General stores, and itinerant peddlers, dominated in rural America until the coming of the automobile after 1910. Farmers and ranchers depended on general stores that had a limited stock and slow turnover; they made enough profit to stay in operation by selling at high prices. Often farmers would barter butter, cheese, eggs, vegetables or other foods which the merchant would resell. Prices were not marked on each item; instead the customer negotiated a price. Men did most of the shopping, since the main criterion was credit rather than quality of goods. Indeed, most customers shopped on credit, paying off the bill when crops, hogs or cattle were later sold; the owner's ability to judge credit worthiness was vital to his success. The store was typically a gathering point for local men to chat, pass around the weekly newspaper, and talk politics.

In the South the general store was especially important after the Civil War, as the merchant was one of the few sources of seasonal credit available until the cash crops (usually cotton or tobacco) were harvested in the fall. There were very few nearby towns, so rural general stores and itinerant peddlers were the main sources of supply.

=== Retail in towns and small cities===
In the small cities consumers had more choices, usually purchasing dry goods and supplies at locally owned department store. Sometimes entrepreneurs opened stores in nearby cities, as did the Goldwater family in Arizona. They had a much wider selection of goods than in the country general stores and price tags that gave the actual selling price. Department stores provided limited credit, and set up attractive displays and, after 1900, window displays as well. Their clerks—usually men before the 1940s—were experienced salesmen whose knowledge of the products appealed to the better educated middle-class women who did most of the shopping. The keys to success were a large variety of high-quality brand-name merchandise, high turnover, reasonable prices, and frequent special sales. The larger stores sent their buyers to Chicago or other big wholesale centers once or twice a year to evaluate the newest trends in merchandising and stock up on the latest fashions. By the 1920s and 1930s, large mail-order houses such as Sears, Roebuck & Co. and Montgomery Ward provided serious competition. In response the local department stores came to rely even more on salesmanship as well as close integration with the community. See List of defunct department stores of the United States.

● **EXTRACTED RECORDS**

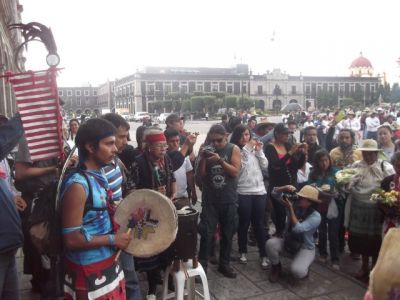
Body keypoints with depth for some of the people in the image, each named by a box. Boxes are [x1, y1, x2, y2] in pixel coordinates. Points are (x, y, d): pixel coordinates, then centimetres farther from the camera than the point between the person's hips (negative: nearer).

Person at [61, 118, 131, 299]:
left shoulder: (99, 175, 3)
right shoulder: (78, 184, -24)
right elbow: (72, 239, -25)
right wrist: (113, 239, -18)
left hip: (109, 263, 8)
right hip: (89, 271, -8)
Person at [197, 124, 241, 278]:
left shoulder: (233, 149, -1)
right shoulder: (207, 150, 2)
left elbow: (235, 172, -13)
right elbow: (199, 177, 0)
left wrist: (220, 160, -24)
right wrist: (202, 159, -15)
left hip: (229, 200, 0)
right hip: (210, 200, 0)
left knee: (227, 234, 10)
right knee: (206, 234, -4)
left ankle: (224, 264, 25)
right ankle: (202, 265, 6)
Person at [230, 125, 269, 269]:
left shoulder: (255, 149, 10)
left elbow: (265, 166, 6)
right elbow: (239, 167, -19)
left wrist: (259, 151, -5)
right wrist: (246, 148, -15)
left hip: (259, 191, 4)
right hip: (243, 192, -3)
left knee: (259, 224, 7)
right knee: (244, 223, 6)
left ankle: (263, 255, 14)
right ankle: (243, 251, 24)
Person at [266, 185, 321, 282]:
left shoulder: (316, 216, -20)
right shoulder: (294, 205, -10)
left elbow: (298, 229, -33)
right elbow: (275, 192, -11)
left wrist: (290, 209, -32)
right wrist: (286, 188, -31)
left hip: (305, 248, -3)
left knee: (296, 272, -29)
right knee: (270, 243, -28)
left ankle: (303, 269, 12)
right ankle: (276, 267, 4)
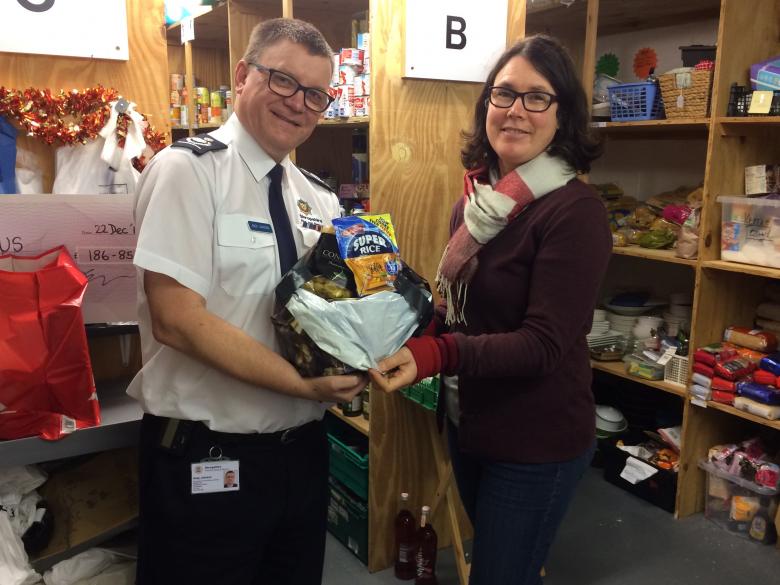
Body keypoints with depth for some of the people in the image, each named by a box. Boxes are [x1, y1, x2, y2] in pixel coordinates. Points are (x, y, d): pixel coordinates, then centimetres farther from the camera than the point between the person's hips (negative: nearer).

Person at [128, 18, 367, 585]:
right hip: (206, 458, -6)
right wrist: (304, 384, -22)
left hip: (303, 449, 7)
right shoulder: (189, 170, -12)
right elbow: (178, 320, -21)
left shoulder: (318, 198, 7)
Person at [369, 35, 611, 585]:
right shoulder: (479, 194, 2)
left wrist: (436, 355, -37)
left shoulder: (575, 211, -20)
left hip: (537, 442, -7)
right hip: (468, 421, 7)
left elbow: (544, 343, -26)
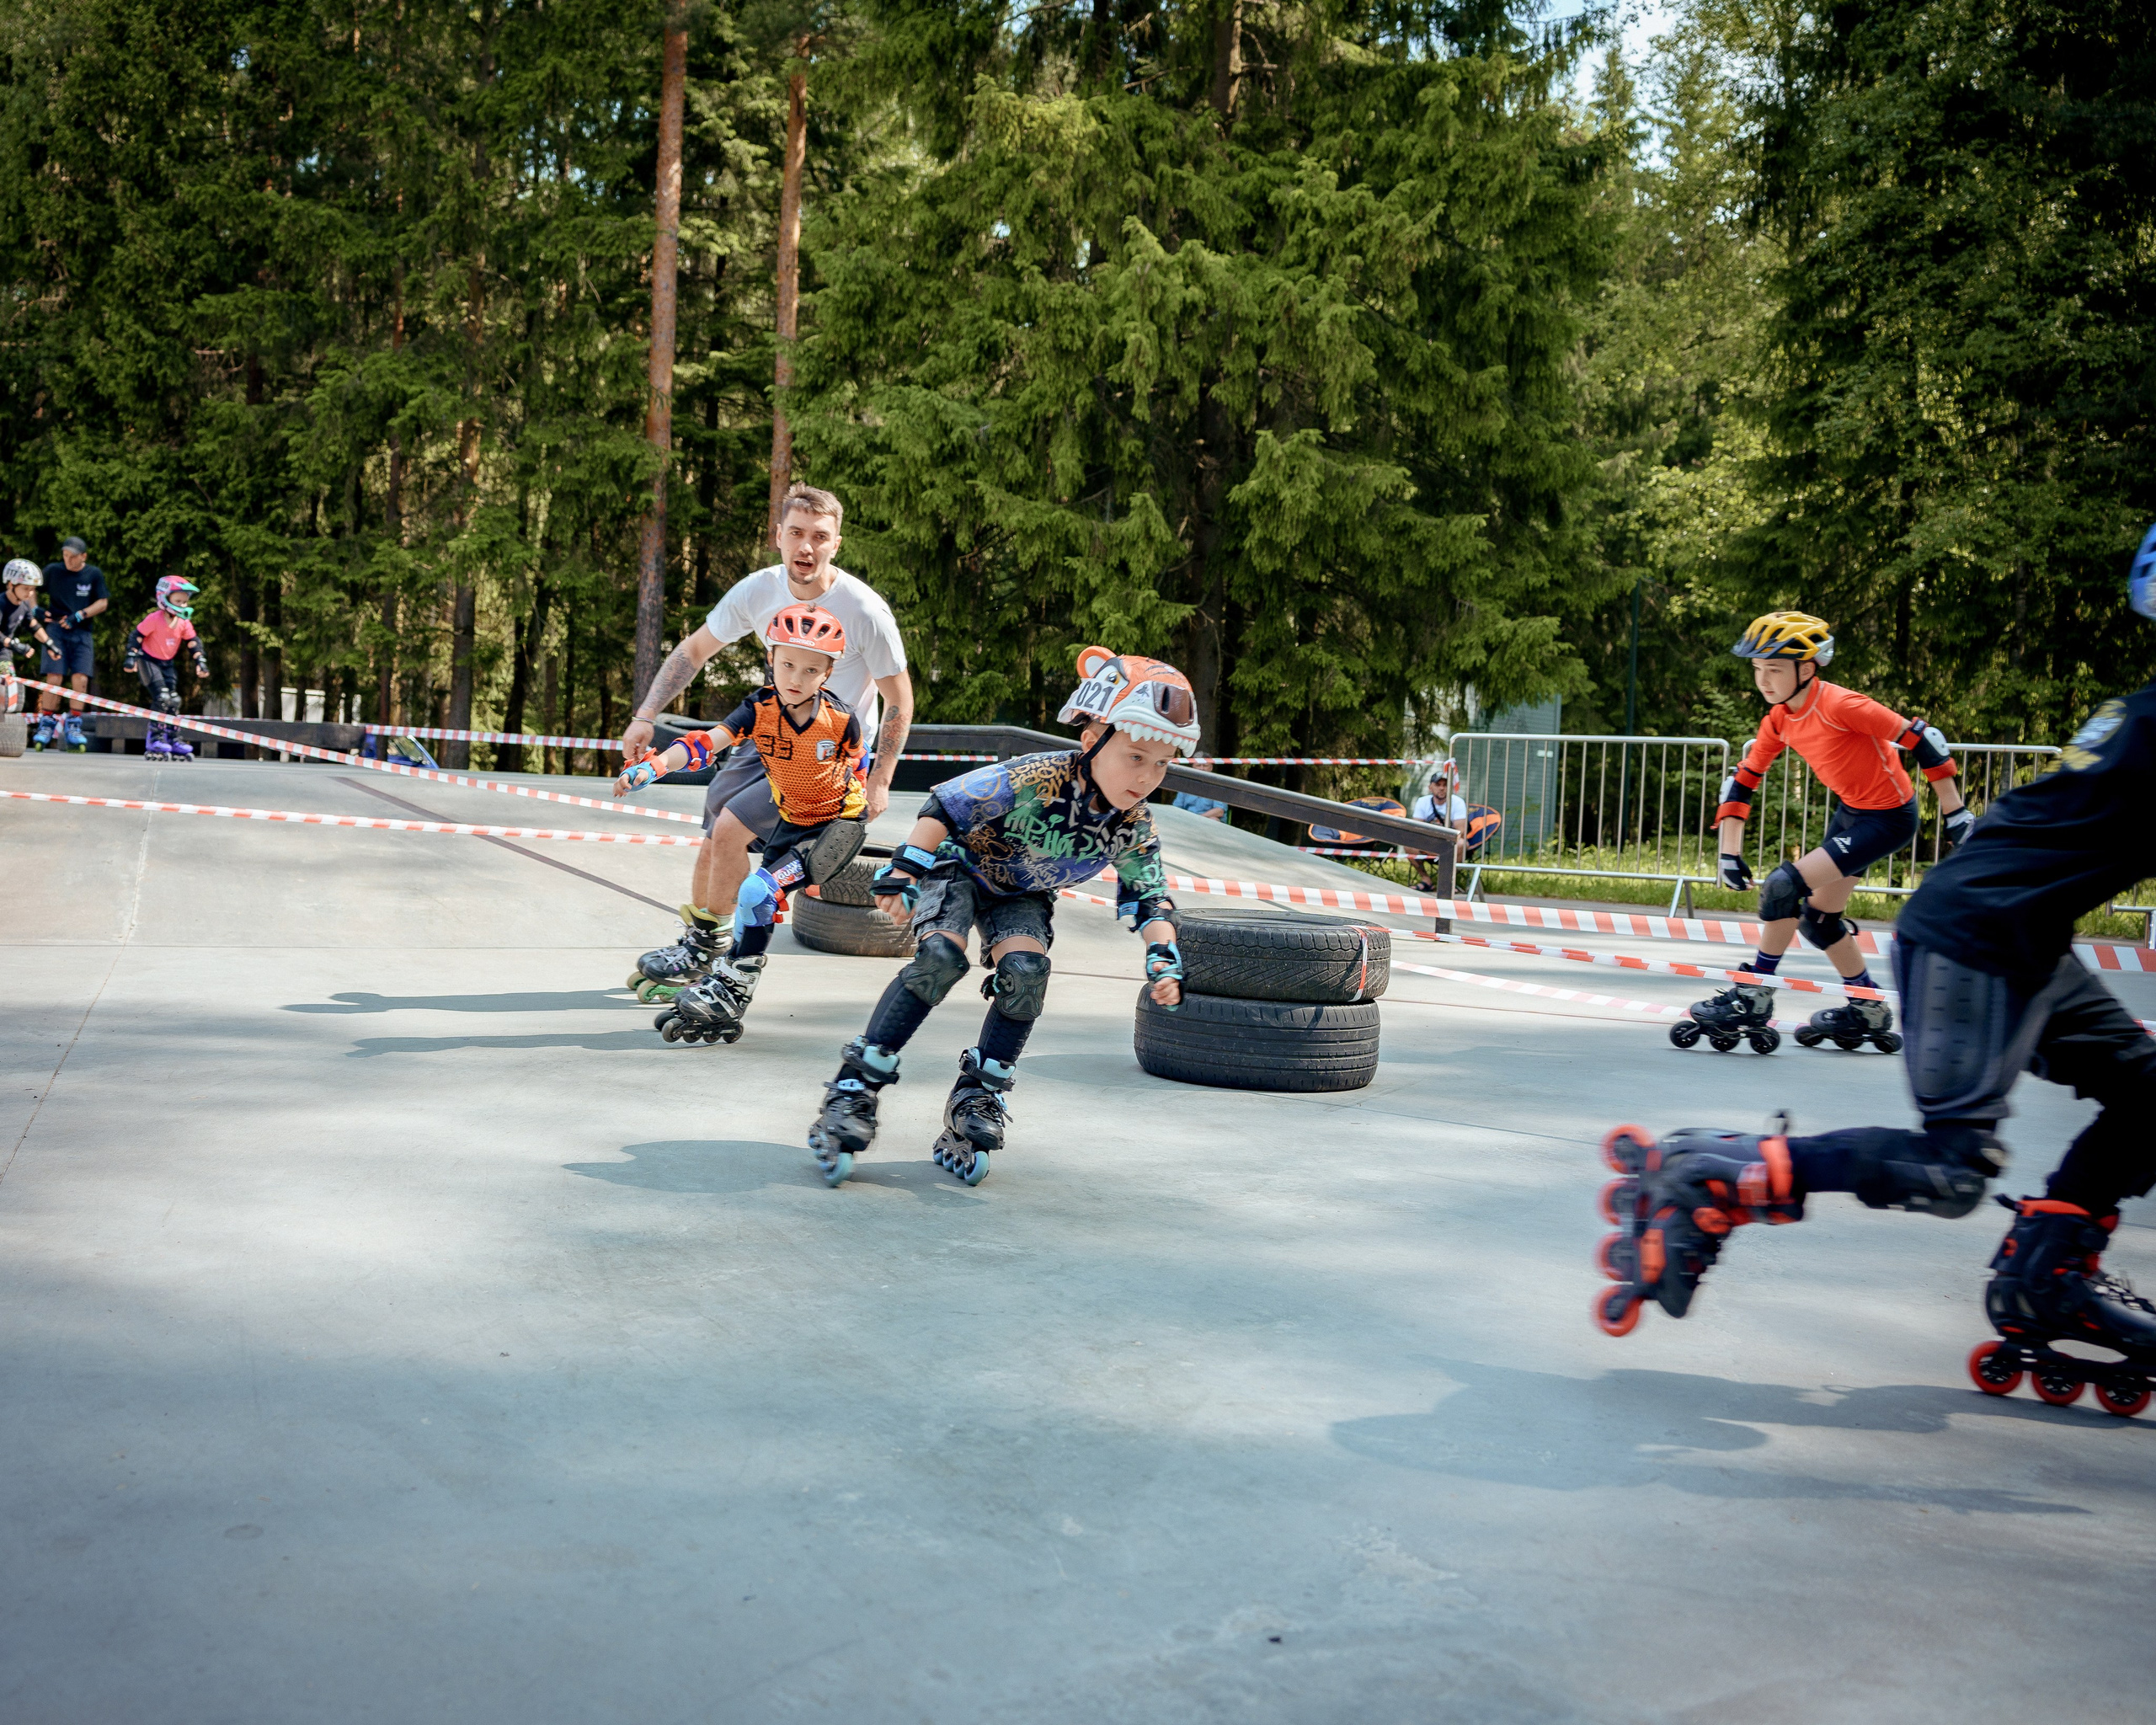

● **INSTRUCTIONS TO FOLLOW**
Could you write out the entire retail passage word for word? The data here are separate material, unrelated to the retail passage.

● **WRITTEN SOLUTION**
General stores, and itinerant peddlers, dominated in rural America until the coming of the automobile after 1910. Farmers and ranchers depended on general stores that had a limited stock and slow turnover; they made enough profit to stay in operation by selling at high prices. Often farmers would barter butter, cheese, eggs, vegetables or other foods which the merchant would resell. Prices were not marked on each item; instead the customer negotiated a price. Men did most of the shopping, since the main criterion was credit rather than quality of goods. Indeed, most customers shopped on credit, paying off the bill when crops, hogs or cattle were later sold; the owner's ability to judge credit worthiness was vital to his success. The store was typically a gathering point for local men to chat, pass around the weekly newspaper, and talk politics.

In the South the general store was especially important after the Civil War, as the merchant was one of the few sources of seasonal credit available until the cash crops (usually cotton or tobacco) were harvested in the fall. There were very few nearby towns, so rural general stores and itinerant peddlers were the main sources of supply.

=== Retail in towns and small cities===
In the small cities consumers had more choices, usually purchasing dry goods and supplies at locally owned department store. Sometimes entrepreneurs opened stores in nearby cities, as did the Goldwater family in Arizona. They had a much wider selection of goods than in the country general stores and price tags that gave the actual selling price. Department stores provided limited credit, and set up attractive displays and, after 1900, window displays as well. Their clerks—usually men before the 1940s—were experienced salesmen whose knowledge of the products appealed to the better educated middle-class women who did most of the shopping. The keys to success were a large variety of high-quality brand-name merchandise, high turnover, reasonable prices, and frequent special sales. The larger stores sent their buyers to Chicago or other big wholesale centers once or twice a year to evaluate the newest trends in merchandising and stock up on the latest fashions. By the 1920s and 1930s, large mail-order houses such as Sears, Roebuck & Co. and Montgomery Ward provided serious competition. In response the local department stores came to rely even more on salesmanship as well as close integration with the community. See List of defunct department stores of the United States.